Could you reproduce the passage on Antigonus II Gonatas word for word, from "On the death" to "and Ptolemy Ceraunus."?

(PROVIDED TEXT)

Antigonus II Gonatas (c. 319239 BC) was a Macedonian king, the son of Demetrius I Poliorcetes, and grandson of Antigonus I Monophthalmus.

On the death of his father (283), he assumed the title "king of Macedonia", but did not obtain possession of the throne until 276, after it had been successively in the hands of Pyrrhus, Lysimachus, Seleucus, and Ptolemy Ceraunus.

Ceraunus was killed by the invading Gauls in 279, and the Macedonian kingdom lapsed into anarchy for two years. Gonatas defeated an army of Gauls in 277, and then won him enough credit to claim the throne of Macedon.

(End PROVIDED TEXT)
(DATA EXCERPT)

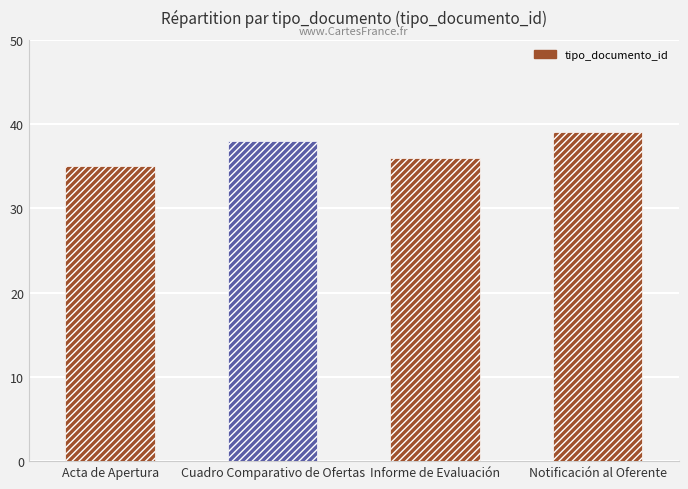

Does the chart contain stacked bars?

No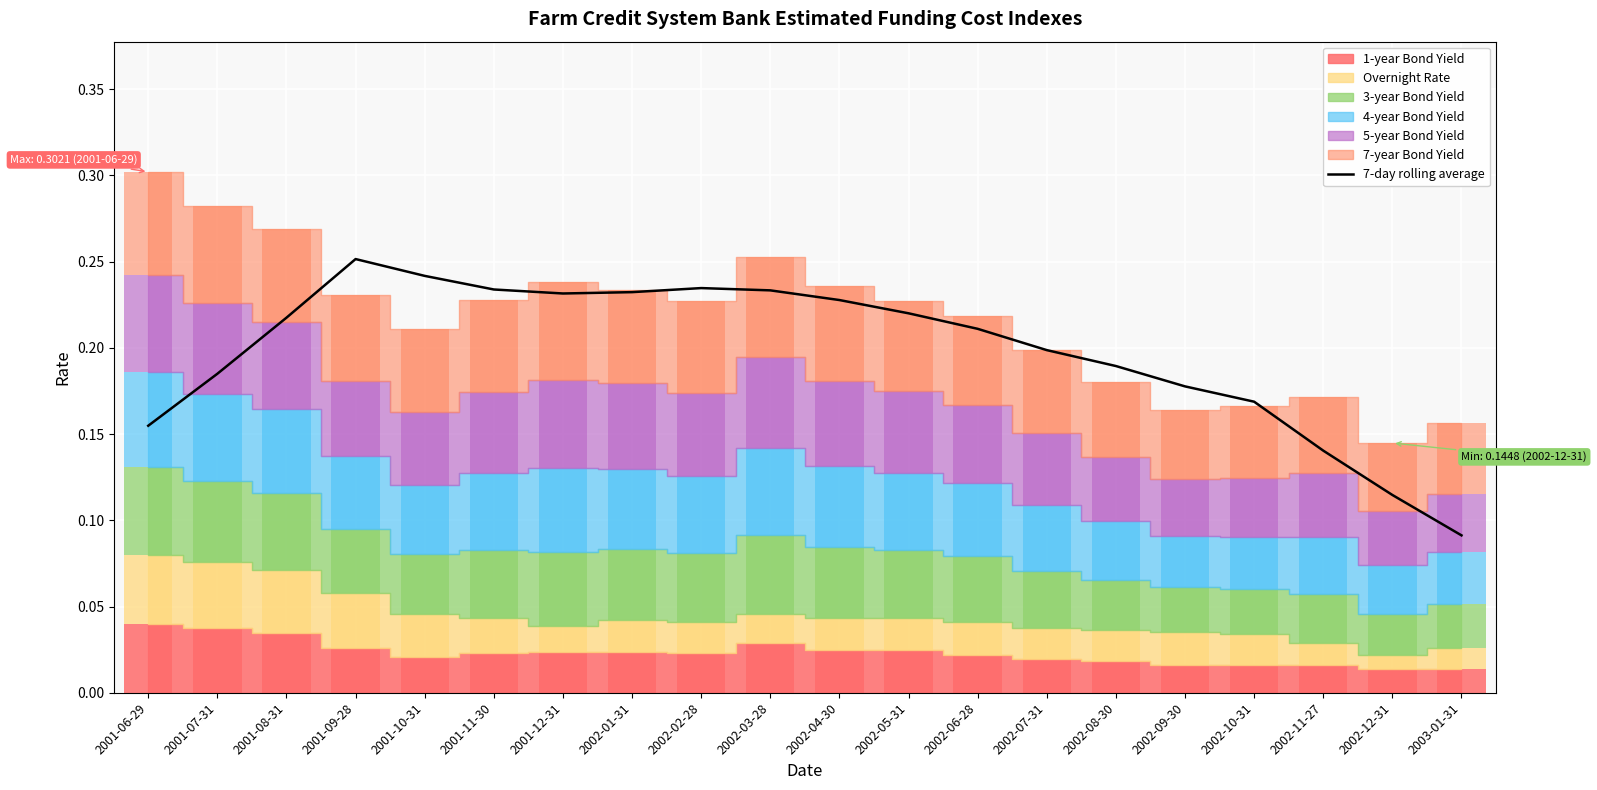

Rank the categories by value from lowest to highest.

2003-01-31, 2002-12-31, 2002-11-27, 2001-06-29, 2002-10-31, 2002-09-30, 2001-07-31, 2002-08-30, 2002-07-31, 2002-06-28, 2001-08-31, 2002-05-31, 2002-04-30, 2001-12-31, 2002-01-31, 2002-03-28, 2001-11-30, 2002-02-28, 2001-10-31, 2001-09-28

(End DATA EXCERPT)

• _SOLVED EXERCISE_
On the death of his father (283), he assumed the title "king of Macedonia", but did not obtain possession of the throne until 276, after it had been successively in the hands of Pyrrhus, Lysimachus, Seleucus, and Ptolemy Ceraunus.